_Work instructions_.
Take the line that contains "(650, 197) = (308, 81): picture" as the first and the last line of the material as the final one; set down exactly the lines in that span.

_Supplied material_.
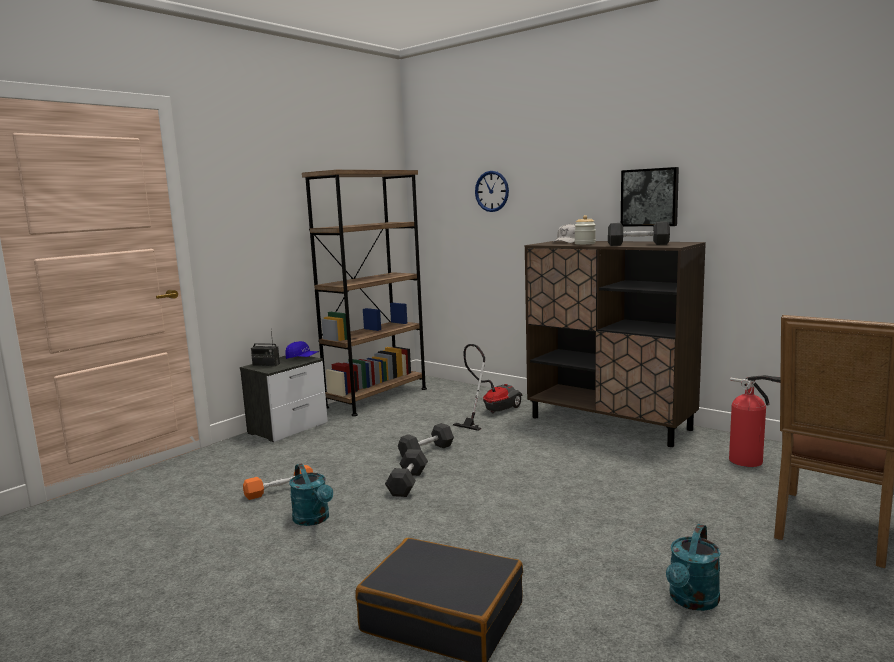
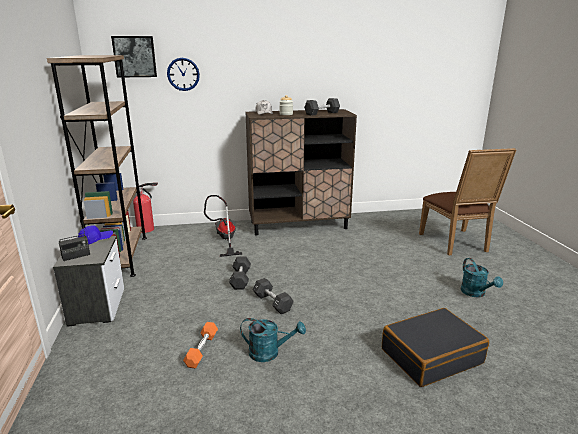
camera: 50 degrees left, 10 degrees up
(650, 197) = (308, 81): picture -> picture (135, 56)
(749, 462) = (384, 225): fire extinguisher -> fire extinguisher (147, 229)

_The completed task_.
(650, 197) = (308, 81): picture -> picture (135, 56)
(749, 462) = (384, 225): fire extinguisher -> fire extinguisher (147, 229)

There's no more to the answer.